A simple transactional flow in the P2P value chain to start with:

This is a basic direct or indirect P2P scenario that shows how blockchain could be used to record, and make visible, the key events that take place in a buyer/supplier relationship:

  • A purchase requisition is created in an organisation and converted (via approval or automatically depending on the type, value, vendor) into a purchase order. As soon as the PO is created a blockchain is created visible to both the vendor and the purchasing organization.
  • Receipt or acceptance of the purchase order (sales order) by the supplier in turn updates the blockchain, including certain meta data like expected delivery date.
  • Other events such as proof of delivery, disputed invoices, or payment advice in turn update the blockchain providing status visibility across authorized parties.

The diagram below fleshes this out into more detail with some of the key transactions from the purchaser’s perspective called out in more detail.

The transactions that update the Blockchain and those that are visible to all parties clearly depends on the value of that update to the participating players.

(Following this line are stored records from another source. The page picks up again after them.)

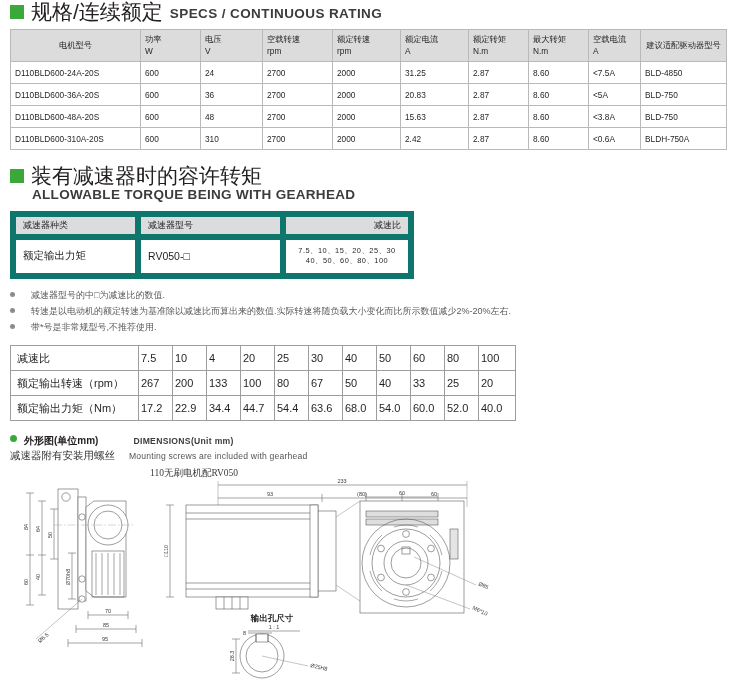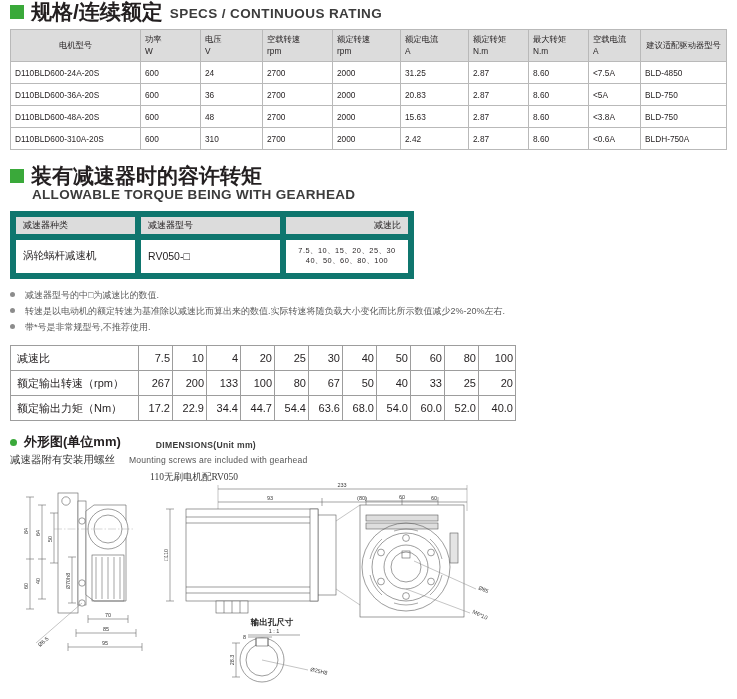--- a/index.html
+++ b/index.html
@@ -23,7 +23,7 @@
     width: 7px; height: 7px; border-radius: 50%; background: #3aa93a;
     display: inline-block; flex: 0 0 auto; margin-bottom: 4px;
   }
-  .cn-big { font-size: 21px; font-weight: bold; letter-spacing: 0px; line-height: 1.1; }
+  .cn-big { font-size: 21px; font-weight: normal; letter-spacing: 0px; line-height: 1.1; }
   .en-big { font-size: 13.5px; font-weight: bold; letter-spacing: .4px; line-height: 1.1;
             color: #3c3c3c; padding-bottom: 1px; }
   .en-sub { font-size: 13.5px; font-weight: bold; letter-spacing: .3px;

More complicated scenarios in the P2P value chain could benefit from use of blockchain technology:

Real benefit could be delivered when considering more complex scenarios that can cause issues in P2P—let’s look at two real-life customer examples in a bit more detail:

  • Drop ship with installation at customer site. A real-life scenario seen at a client involved the provision of a ship set to a customer, for which external procurement of components is made from multiple vendors.  Assembly and installation takes place at the customer location so the components are drop shipped by the vendors to the end customer location.  Assembly and installation is only possible when all elements have been received at the customer location.  Visibility of all events under the unifier of the original sales order would eliminate spreadsheet tracking.  The blockchain update could work something like this.
  • EXW Incoterms. With Ex Works it can be difficult for the buyer to understand exactly when goods will be available at their own location; this impacts stock availability for MRP and hence dates communicated to customers.  The seller under EXW only need make sure the goods are available and packed, at the agreed location (typically vendor premises), so delivery date in purchase orders can be misleading.  Resolving this issue can involve manual computation, workarounds and sometimes custom development in ERP systems.  Blockchain provides opportunity for visibility of stock availability in the seller’s location for better scheduling of transportation, more accurate information for MRP and potential process automation based on triggering events.

So where is all this heading?

There are many potential use cases for Blockchain and part 1 of this blog series touches on some of these in maintenance, repair and overhaul (MRO), supply chain and asset management.

And P2P, as we have seen, has a set of emerging business processes in which optimization and transformation opportunities exist and where blockchain could start to transition from expectation into the mainstream.